- Task details -
Would it be possible to write out each entry below exactly, without the pictures?

▼

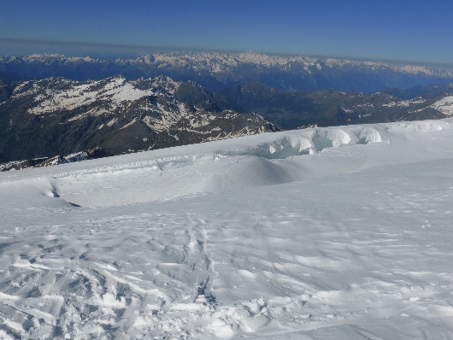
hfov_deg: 55.1
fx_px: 432
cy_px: 193
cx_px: 196
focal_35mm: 33
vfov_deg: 42.9
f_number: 5
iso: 100
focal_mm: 4.3
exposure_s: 1/2000
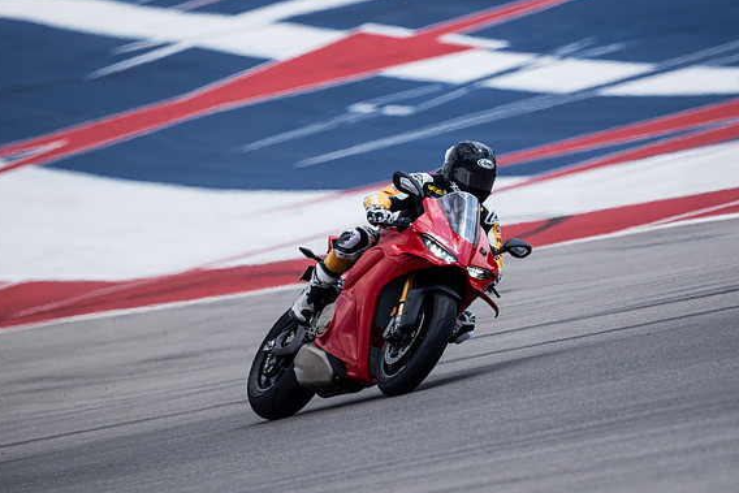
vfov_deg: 1.8
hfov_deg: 2.7
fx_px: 15727
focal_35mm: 766
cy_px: 245
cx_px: 368
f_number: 5.6
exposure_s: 1/2500
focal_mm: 500
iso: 500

▲

- Answer section -
hfov_deg: 55.1
fx_px: 432
cy_px: 193
cx_px: 196
focal_35mm: 33
vfov_deg: 42.9
f_number: 5
iso: 100
focal_mm: 4.3
exposure_s: 1/2000
vfov_deg: 1.8
hfov_deg: 2.7
fx_px: 15727
focal_35mm: 766
cy_px: 245
cx_px: 368
f_number: 5.6
exposure_s: 1/2500
focal_mm: 500
iso: 500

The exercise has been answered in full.